As indicated above, the impact of this video work on some of the sceptics has recently been attested in Malcolm Speed’s biography Sticky Wicket (2011, Harper Collins). The relevant text runs as follows:

Murali’s doosra had been tested it came in at 14 degrees, and after remedial training had been reduced to a mean of 10.2 degrees……There were still many who were suspicious……I was keen to hear Holdings views as he had agreed with former Indian spinner Bedi that Murali’s action was like a javelin throw. Holding satisfied my doubts with a strong opinion after the Dubai meeting, he said:”The scientific evidence is overwhelming ….when bowlers who to the naked eye look to have pure actions are thoroughly analysed with sophisticated technology now in place they are likely to be shown as straightening the arm by 11 and in some cases 12 degrees. Under a strict interpretation of the Law, these players are breaking the rules. The game needs to deal with this reality and make its judgement as to how it accommodates this fact.” The ICC ratified the new rule in 2005. Murali still has doubters. He has a very unusual action. He has a congenital defect in his right arm and uses his wrist extensively in the delivery action. I was convinced of the legality of his action when he undertook tests in which his arm was encased in a brace made of steel bars set into strong resin. With the brace on it still looked as if he straightened his arm, even though the brace made it impossible to do so. His unique shoulder action and amazing wrist action seem to create the illusion that he straightens his arm.”

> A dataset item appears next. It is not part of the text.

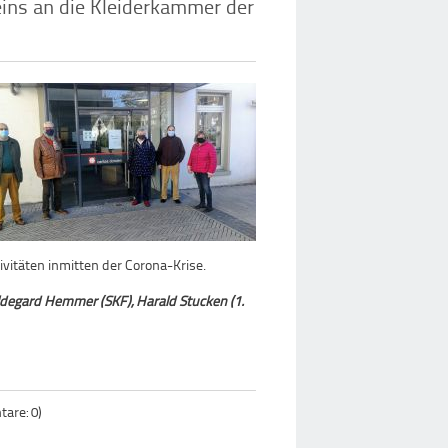
ins an die Kleiderkammer der
vitäten inmitten der Corona-Krise.
 Hildegard Hemmer (SKF), Harald Stucken (1.
are: 0)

    Thus, in summary, Speed’s recounting supports the two main contentions that have been spelt out in the article “Saving Murali,” within Incursions and Excursions, namely, A) that hardline critics of the ICC’s sensible adjustments of the no-ball law, such as Holding, were blown apart by the power of the visual video evidence assembled by and Dr. Bruce Elliot (UWA),  Portus and Hurion at an ICC Committee meeting on this issue at Dubai in October 2004;[v] (B) that others were converted by the documentary films aired by Channel Four and ESPN

    The air is not crystal clear however. Neither of these films has been aired in Australiaand New Zealand. Many cricketing men in that part of the world, including Adam Gilchrist, Malcolm Conn and Martin Crowe, are convinced that the no-ball rule was tinkered with in order to protect Murali.[vi]

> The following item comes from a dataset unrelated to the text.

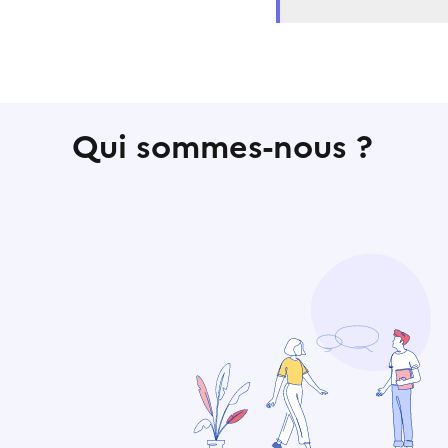
Qui sommes-nous ?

    It is possible that, unlike Speed, some of these obdurate men will remain entrapped in the dark dungeons of dogma even were they to be exposed to such visual evidence. We know that there are incorrigible Americans who believe that 9/11 was the work of their government; while others insist that Obama is Muslim. At no less an occasion than the prestigious Colin Cowdrey Lecture in 2006 Martin Crowe displayed to the cricket world how enmeshed he is in incorrigible obduracy when it comes to this topic.[vii] So, there are limits even to the power of the scientific visual. 


[i] For further details, see Michael Roberts, “Saving Murali: Action On-field and Off-field,, 1995-2005,” in Roberts, Incursions and Excursions in and around Sri Lankan Cricket,Colombo, Author, 2011, pp.11-38.

 [ii] Roberts, “Saving Murali,” pp. 123-30.

 [iii] For a useful interview with Hurion, see Sa’adi Thawfeeq, “ICC biomechanical expert says Murali was right,” 25 June 2005, http://www.paktribune.com/news/index.shtml?110627.

 [iv] See the preview article: Mark Nicholas, “Brace yourselves,’ 8 July 2004, http://www. smh.com.au/articles/2004/07/07/1089000223490.html?oneclick=true

 [v] Note Angus Fraser, “Murali in the clear as ICC revolutionises chucking laws,” The Independent, 10 Nov. 2004.

 [vi] Roberts, “Saving Murali,” pp. 123-30.